However, if so desired, one may run EZ-ASSIGN in an automatic mode, in which the assignment output is automatically parsed to retain only the last assignment of overlapping assignments. One may then use a script in which that assignment is used a restraint for the following run.
EZ-ASSIGN was written in Fortran90. It was compiled with a GNU compiler on an Apple Macbook Pro 2.4 GHz Intel Core 2 Duo computer, running OSX.6.8. EZ-ASSIGN evaluates all nona-peptides in the NMR data for malate synthase within 10 seconds. With 735 residues and 654 assignments, malate synthase is the largest protein assigned to date; hence there does not appear to be a practical limit to the applicability of EZ-ASSIGN.
Calibration
Calibration of word size, rung tolerance and chemical shift ranges for the residue type identification was accomplished using BMRB data bank data entry 5471 for Malate Synthase. These data are virtually complete with six-rung GSSs for nearly every amino acid. Due to its size (735 residues), the Malate synthase data are a good representation of the statistical variation in resonance positions in all proteins.
1) Chemical Shift ranges
Statistics for CA and CB resonance ranges for different amino acids, as listed in the BMRB, are shown in Table S2. We found no benefit in including CO or N(H) resonance statistics in the definition of amino acid type (not shown). The BMRB also lists standard deviations for the variation of CA and CB resonance positions per residue type. If the BMRB distributions were Gaussian (they are not) one should expect at least 30% of the experimental data at hand to lie outside of the standard deviations. Hence, we used multiplication factors of the BMRB ranges to facilitate a complete assignment. Table S3 shows the performance and reliability of EZ-ASSIGN on Malate synthase as a function of CA and CB range multipliers. The tables show that larger ranges can be used for larger peptide searches than for smaller peptide searches.

● ● ● ● ● ● ●

TASKS TO PERFORM:
1) Reproduce the passage on EZ-ASSIGN from "However, if so" up to and including "the following run.".
2) According to the passage on EZ-ASSIGN, which settings were calibrated using the Malate Synthase data? List them.
3) Write the next part of the passage on EZ-ASSIGN, continuing after its last sentence.

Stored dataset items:
● ● ● ● ● ● ●

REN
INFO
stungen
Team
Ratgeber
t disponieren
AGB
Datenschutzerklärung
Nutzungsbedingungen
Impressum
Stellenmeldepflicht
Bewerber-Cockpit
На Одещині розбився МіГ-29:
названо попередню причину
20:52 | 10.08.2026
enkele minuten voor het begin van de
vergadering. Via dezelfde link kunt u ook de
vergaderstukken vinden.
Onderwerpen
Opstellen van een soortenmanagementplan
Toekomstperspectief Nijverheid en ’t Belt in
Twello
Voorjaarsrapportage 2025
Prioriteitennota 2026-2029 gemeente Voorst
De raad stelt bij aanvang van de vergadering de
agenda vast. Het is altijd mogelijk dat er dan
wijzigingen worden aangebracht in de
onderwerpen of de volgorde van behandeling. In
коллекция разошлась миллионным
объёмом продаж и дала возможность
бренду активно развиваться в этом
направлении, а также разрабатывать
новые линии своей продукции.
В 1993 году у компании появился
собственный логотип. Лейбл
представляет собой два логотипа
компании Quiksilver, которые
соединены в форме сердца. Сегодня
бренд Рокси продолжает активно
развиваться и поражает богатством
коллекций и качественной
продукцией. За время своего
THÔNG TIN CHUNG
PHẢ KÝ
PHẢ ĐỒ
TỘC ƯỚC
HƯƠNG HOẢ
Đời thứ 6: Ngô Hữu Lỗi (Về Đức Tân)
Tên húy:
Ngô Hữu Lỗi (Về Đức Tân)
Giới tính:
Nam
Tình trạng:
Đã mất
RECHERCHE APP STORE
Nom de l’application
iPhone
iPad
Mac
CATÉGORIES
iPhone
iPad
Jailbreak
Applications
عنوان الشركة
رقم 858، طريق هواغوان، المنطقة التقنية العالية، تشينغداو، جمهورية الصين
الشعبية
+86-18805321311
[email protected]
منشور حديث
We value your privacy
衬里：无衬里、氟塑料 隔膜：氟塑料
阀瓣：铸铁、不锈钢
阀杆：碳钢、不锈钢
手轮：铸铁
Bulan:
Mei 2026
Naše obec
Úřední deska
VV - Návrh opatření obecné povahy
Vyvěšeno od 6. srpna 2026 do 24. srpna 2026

● ● ● ● ● ● ●

WRITTEN RESPONSES:
1)
However, if so desired, one may run EZ-ASSIGN in an automatic mode, in which the assignment output is automatically parsed to retain only the last assignment of overlapping assignments. One may then use a script in which that assignment is used a restraint for the following run.

2) Word size, rung tolerance, and chemical shift ranges for the residue type identification.

3)
2) Word size
Table S4 shows the performance of EZ-ASSIGN on Malate synthase as a function of NMR word size and search length, with other parameters as listed in the table caption. Fewer unique peptides were found when using a 5-letter translation than with a six or seven letter translation. Typically, multiple assignments were found for the unique peptides when word length was large. This was caused by the fact that the same GSS can belong to several different amino acid types, especially when using large multipliers for the CA and CB resonance ranges. When considering peptides longer than approximately 7 residues, there were not large differences between 5-, 6- and 7-letter codes in the number of unique peptides identified and assigned. However, in real data, the bulk of the assignments were obtained when searching for tetra- to hexa-peptides (see below). From Table S4 it is clear that one can obtain many more assignments for tetra- and hexa-peptides using 6 or 7 code without paying too much of a price for multiple assignments.
3) Precision
Next, we addressed the influence of matching tolerance on the assignment performance. EZ-ASSIGN uses a definition that two rungs match if their chemical shifts differ by less than the sum of their tolerances. With the artificial data for malate synthase, identical results were obtained with tolerances between 0.02 and 0.05 ppm (Table S5). Setting the tolerance to 0.1 to 0.15 ppm resulted in greater numbers of incorrect assignments. Experimentally, we found that for a sample of 250 uM triple labeled DnaK(1–388), a C-rung tolerance of 0.05 – 0.08 ppm was optimal for most resonances (see below).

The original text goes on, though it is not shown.